Gibt es in dieser Geschichte gute und schlechte Menschen, oder sind alle gleich verachtenswert?

Ich glaube tatsächlich, dass man die Charaktere sehr gut nachvollziehen kann. Im echten Leben ist es nur so, dass die meisten Leute zu viel Schamgefühl und Selbstvertrauen haben, um so impulsiv zu handeln, wie es die Figuren im Film tun. Ich liebe es, wie die Fiktion uns die Möglichkeit gibt, die aufregende Missachtung moralischer Grenzen durch jemand anderen mitzuerleben, ohne dass wir uns selbst mit den Konsequenzen auseinandersetzen müssen.

Bei SICK OF MYSELF habe ich versucht, Figuren zu schaffen, denen man gut zuschauen kann, obwohl sie nicht wirklich sympathisch sind. Der Schriftsteller Saul Bellow hat mal gesagt: „Ein Gedankenmord am Tag hält den Psychiater fern.“ Das Zitat beschreibt meinen Wunsch, diese unangenehmen und teilweise schrecklichen Situationen durchleben zu können – allein durch den Film.

Moralisch gesehen lässt der Film die Untaten der Figuren nicht ungestraft. In diesem Sinne funktioniert die Geschichte auch als Parabel. Ich begrüße jede Interpretation des Films, und jeder hat ein Recht auf seine Meinung, aber für mich ging es darum, Humor in den dunklen Seiten des modernen Lebens und der Kultur zu finden.

Du bist in LA ansässig, aber SICK OF MYSELF wurde in Skandinavien produziert und gedreht. Wirst du weiterhin zwischen beiden Kontinenten arbeiten? Was steht als nächstes für Kristoffer Borgli an?

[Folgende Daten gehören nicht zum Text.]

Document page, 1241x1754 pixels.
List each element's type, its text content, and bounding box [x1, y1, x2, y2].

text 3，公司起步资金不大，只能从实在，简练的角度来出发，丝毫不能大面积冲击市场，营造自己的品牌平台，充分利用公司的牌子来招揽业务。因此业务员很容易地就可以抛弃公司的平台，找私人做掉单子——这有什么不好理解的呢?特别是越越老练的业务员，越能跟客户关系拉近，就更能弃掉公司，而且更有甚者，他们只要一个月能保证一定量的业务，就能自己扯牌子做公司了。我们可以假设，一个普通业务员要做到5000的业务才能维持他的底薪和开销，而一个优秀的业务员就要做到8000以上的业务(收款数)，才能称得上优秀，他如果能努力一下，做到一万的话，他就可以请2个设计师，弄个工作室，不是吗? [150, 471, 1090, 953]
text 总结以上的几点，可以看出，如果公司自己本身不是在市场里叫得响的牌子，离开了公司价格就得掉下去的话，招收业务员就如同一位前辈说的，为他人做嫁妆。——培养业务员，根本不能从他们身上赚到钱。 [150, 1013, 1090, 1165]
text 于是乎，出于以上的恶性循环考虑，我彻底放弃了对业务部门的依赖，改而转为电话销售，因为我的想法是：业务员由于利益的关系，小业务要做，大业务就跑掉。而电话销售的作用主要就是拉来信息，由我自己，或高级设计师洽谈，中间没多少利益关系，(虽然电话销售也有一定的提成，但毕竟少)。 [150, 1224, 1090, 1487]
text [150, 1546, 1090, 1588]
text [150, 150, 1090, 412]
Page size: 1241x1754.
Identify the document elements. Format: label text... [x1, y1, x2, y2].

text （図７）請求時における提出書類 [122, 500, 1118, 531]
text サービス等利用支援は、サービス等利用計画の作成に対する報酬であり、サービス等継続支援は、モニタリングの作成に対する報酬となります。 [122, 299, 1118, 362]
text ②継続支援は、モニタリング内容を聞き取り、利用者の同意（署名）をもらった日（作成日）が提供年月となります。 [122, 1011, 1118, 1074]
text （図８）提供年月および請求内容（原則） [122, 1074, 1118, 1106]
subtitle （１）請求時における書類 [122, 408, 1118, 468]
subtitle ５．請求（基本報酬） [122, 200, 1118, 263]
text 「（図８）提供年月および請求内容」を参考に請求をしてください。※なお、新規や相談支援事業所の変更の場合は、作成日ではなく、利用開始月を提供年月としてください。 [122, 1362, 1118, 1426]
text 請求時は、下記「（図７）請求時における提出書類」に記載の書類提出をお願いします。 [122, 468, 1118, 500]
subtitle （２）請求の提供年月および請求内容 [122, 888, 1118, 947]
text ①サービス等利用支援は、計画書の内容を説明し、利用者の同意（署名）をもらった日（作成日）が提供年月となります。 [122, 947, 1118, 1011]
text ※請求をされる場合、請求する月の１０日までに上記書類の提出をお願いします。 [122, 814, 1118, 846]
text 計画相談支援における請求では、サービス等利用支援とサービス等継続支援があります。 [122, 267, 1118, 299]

Ich habe immer noch das Gefühl, dass ich mich auf einem längeren Besuch in den USA befinde, und ich habe keinen klaren Plan, wo ich bleiben will. Ich habe ein Projekt in den USA, das noch in diesem Jahr gedreht wirdund das mich eine Weile hier halten wird. Aber da ich so tolle Erfahrungen bei den Dreharbeiten zu SICK OF MYSELF in Norwegen und Schweden gemacht habe, bin ich mir sicher, dass ich eine weitere Geschichte schreiben werde, die dort spielt.